Page MenuHomePhabricator

Spin up virtualized NFS server strictly for Grid Engine database and management
Open, HighPublic

Description

In the current arrangement, the project and tools NFS is shared with the actual database of grid engine. It is possible to remove the dependence on NFS, but without a shared storage platform, shadow master functionality becomes worse or impossible even with an external DB server.

However, this means that a malfunctioning tool is able to corrupt the gridengine database or cause the entire grid to collapse for some time even after the NFS problem is recovered.

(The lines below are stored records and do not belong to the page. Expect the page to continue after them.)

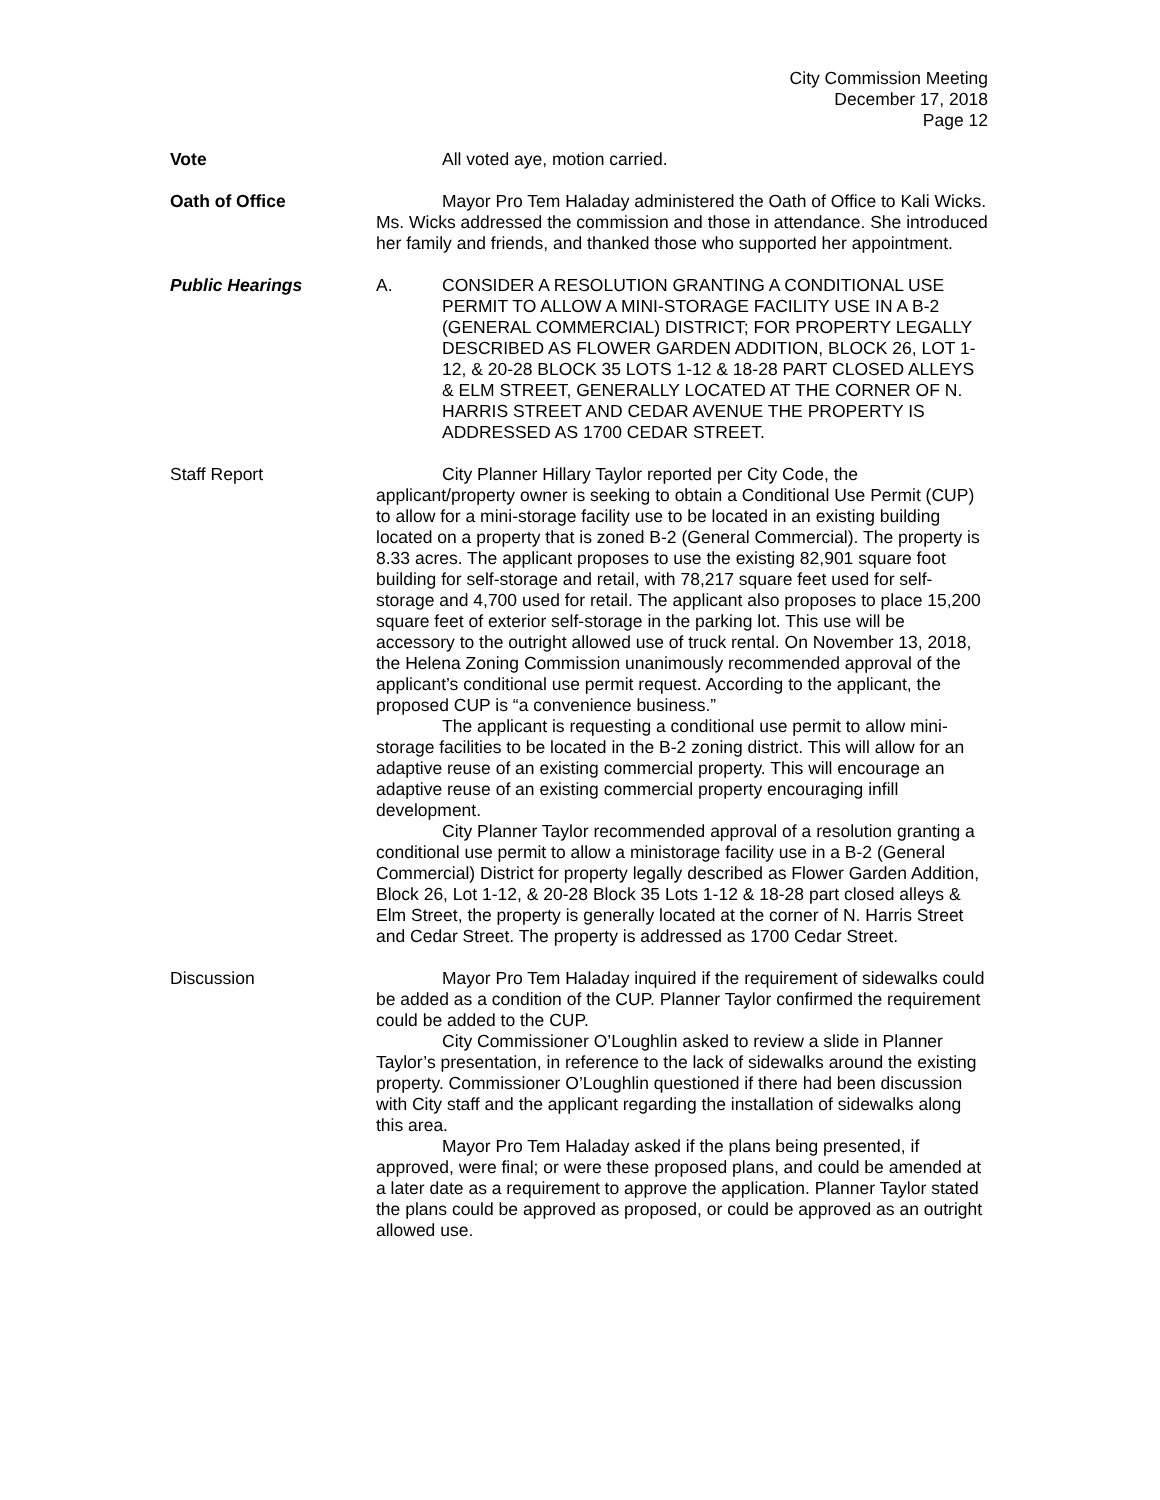City Commission Meeting
December 17, 2018
Page 12
Vote All voted aye, motion carried.
Oath of Office Mayor Pro Tem Haladay administered the Oath of Office to Kali Wicks. Ms. Wicks addressed the commission and those in attendance. She introduced her family and friends, and thanked those who supported her appointment.
Public Hearings A. CONSIDER A RESOLUTION GRANTING A CONDITIONAL USE PERMIT TO ALLOW A MINI-STORAGE FACILITY USE IN A B-2 (GENERAL COMMERCIAL) DISTRICT; FOR PROPERTY LEGALLY DESCRIBED AS FLOWER GARDEN ADDITION, BLOCK 26, LOT 1-12, & 20-28 BLOCK 35 LOTS 1-12 & 18-28 PART CLOSED ALLEYS & ELM STREET, GENERALLY LOCATED AT THE CORNER OF N. HARRIS STREET AND CEDAR AVENUE THE PROPERTY IS ADDRESSED AS 1700 CEDAR STREET.
Staff Report City Planner Hillary Taylor reported per City Code, the applicant/property owner is seeking to obtain a Conditional Use Permit (CUP) to allow for a mini-storage facility use to be located in an existing building located on a property that is zoned B-2 (General Commercial). The property is 8.33 acres. The applicant proposes to use the existing 82,901 square foot building for self-storage and retail, with 78,217 square feet used for self-storage and 4,700 used for retail. The applicant also proposes to place 15,200 square feet of exterior self-storage in the parking lot. This use will be accessory to the outright allowed use of truck rental. On November 13, 2018, the Helena Zoning Commission unanimously recommended approval of the applicant’s conditional use permit request. According to the applicant, the proposed CUP is “a convenience business.”
The applicant is requesting a conditional use permit to allow mini-storage facilities to be located in the B-2 zoning district. This will allow for an adaptive reuse of an existing commercial property. This will encourage an adaptive reuse of an existing commercial property encouraging infill development.
City Planner Taylor recommended approval of a resolution granting a conditional use permit to allow a ministorage facility use in a B-2 (General Commercial) District for property legally described as Flower Garden Addition, Block 26, Lot 1-12, & 20-28 Block 35 Lots 1-12 & 18-28 part closed alleys & Elm Street, the property is generally located at the corner of N. Harris Street and Cedar Street. The property is addressed as 1700 Cedar Street.
Discussion Mayor Pro Tem Haladay inquired if the requirement of sidewalks could be added as a condition of the CUP. Planner Taylor confirmed the requirement could be added to the CUP.
City Commissioner O’Loughlin asked to review a slide in Planner Taylor’s presentation, in reference to the lack of sidewalks around the existing property. Commissioner O’Loughlin questioned if there had been discussion with City staff and the applicant regarding the installation of sidewalks along this area.
Mayor Pro Tem Haladay asked if the plans being presented, if approved, were final; or were these proposed plans, and could be amended at a later date as a requirement to approve the application. Planner Taylor stated the plans could be approved as proposed, or could be approved as an outright allowed use.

The only thing that needs to be preserved separately really is the spooling database and related files in the /var/spool/gridengine directly. Most of toolforge will collapse if NFS is in bad enough shape anyway, but the database needs to be kept in order.

Since this would encompass only files in the .system_sge directory or even a subdirectory of that, this really could be a VM in the tools project.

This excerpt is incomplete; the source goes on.